Jak narazie więcej jest plotek i przypuszczeń niż faktów. Wiadomo, że gra bazować będzie na scemacie GTA i The Gateway – czyli wielkie miasto (w tym przypadku Los Angeles), widok z perspektywy TPP i mroczny klimat lat czterdziestych. Gracz wcieli się w rolę detektywa na tropie wielkiej intrygi. Noirowska atmosfera ma być wzorowana na kryminalnych zagadkach rozwiązywanych przez Dicka Tracy, czy też przez bohaterów granych przez Humphreya Bogarta.

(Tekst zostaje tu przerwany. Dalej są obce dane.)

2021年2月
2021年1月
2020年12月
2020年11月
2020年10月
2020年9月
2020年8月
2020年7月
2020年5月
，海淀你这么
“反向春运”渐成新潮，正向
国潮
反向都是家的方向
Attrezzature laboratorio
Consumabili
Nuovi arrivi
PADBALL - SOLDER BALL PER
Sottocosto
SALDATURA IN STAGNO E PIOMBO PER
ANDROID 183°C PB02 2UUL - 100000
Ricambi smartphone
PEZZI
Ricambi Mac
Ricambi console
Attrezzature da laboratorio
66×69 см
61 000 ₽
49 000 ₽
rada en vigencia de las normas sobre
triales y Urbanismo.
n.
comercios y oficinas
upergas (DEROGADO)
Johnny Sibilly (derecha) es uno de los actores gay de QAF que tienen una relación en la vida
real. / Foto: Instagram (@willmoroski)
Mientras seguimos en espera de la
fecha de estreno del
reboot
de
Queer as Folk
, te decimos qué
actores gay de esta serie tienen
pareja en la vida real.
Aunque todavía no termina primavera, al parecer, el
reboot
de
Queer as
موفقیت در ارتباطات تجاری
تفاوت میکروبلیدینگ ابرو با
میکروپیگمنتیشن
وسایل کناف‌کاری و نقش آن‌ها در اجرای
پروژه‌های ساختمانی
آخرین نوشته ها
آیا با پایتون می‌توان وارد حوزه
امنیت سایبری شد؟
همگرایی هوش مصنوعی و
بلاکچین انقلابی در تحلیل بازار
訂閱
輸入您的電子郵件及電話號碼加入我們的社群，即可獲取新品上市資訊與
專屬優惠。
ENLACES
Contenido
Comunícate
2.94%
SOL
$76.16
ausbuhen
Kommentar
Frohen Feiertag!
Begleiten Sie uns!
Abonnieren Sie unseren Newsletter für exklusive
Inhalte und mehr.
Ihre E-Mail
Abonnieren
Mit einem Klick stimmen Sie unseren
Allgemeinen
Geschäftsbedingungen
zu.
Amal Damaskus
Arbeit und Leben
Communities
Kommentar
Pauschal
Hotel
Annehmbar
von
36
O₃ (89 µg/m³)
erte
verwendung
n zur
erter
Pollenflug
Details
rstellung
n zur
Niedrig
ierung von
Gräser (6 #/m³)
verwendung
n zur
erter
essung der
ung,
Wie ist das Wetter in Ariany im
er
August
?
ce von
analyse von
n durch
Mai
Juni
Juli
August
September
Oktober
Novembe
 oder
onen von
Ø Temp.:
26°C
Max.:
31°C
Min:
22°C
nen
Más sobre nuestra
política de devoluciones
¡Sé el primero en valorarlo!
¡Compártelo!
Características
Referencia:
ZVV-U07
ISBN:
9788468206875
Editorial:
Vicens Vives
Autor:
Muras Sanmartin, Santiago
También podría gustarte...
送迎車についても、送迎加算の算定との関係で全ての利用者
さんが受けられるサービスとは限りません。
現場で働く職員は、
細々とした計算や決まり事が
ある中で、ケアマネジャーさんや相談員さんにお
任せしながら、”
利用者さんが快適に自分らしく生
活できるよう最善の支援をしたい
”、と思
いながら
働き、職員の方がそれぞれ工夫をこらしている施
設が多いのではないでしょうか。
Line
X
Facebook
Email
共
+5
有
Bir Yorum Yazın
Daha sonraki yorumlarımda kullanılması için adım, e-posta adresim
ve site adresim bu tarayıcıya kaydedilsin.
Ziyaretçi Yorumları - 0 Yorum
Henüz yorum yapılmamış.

Wiemy na pewno, że Rockstar jest tylko wydawcą gry i udostępnia niezbędne narzędzia do produkcji. Producentem jest natomiast firma Team Bondi (założona przez czołowego projektanta The Gateway) i to ona odpowiada w pełni za ten produkt. Jak narazie nie ujawniono żadnych zdjęć z gry – zapowiedziano jednak, że już 5 października w internecie znajdzie się oficjalny zwiastun L.A. Noire. Pozostaje więc tylko czekać…
Lata 40?? Myślałem że to będzie taka podobna gangsta jak SA 😉
Czyli coś w rodzaju zakąski przed GTA 4? Ja tam nie pogardzę. 😀
no zbilaża się wreszcie coś w klimatach Mafii
Jestem fanem takiej gangsterki. Godfather to moje najukochańsze filmy. Arcydzieła! Gra Godfather i Mafia też były udane, ale. . . L. A. ? Mało gangsterskie miasto jak na owe czasy. No i jeszcze trza być po tej dobrej stronie :/ Na pierwszy rzut oka nie podoba mi się ta gra.
mało gangsterskie miasto jak na te czasy? Wręcz przeciwnie. Jeżeli tylko uda im się zachować „noirowy” klimat, a nie zrobić GTA-w-latach-40 (którym była Mafia), to jestem jak najbardziej za.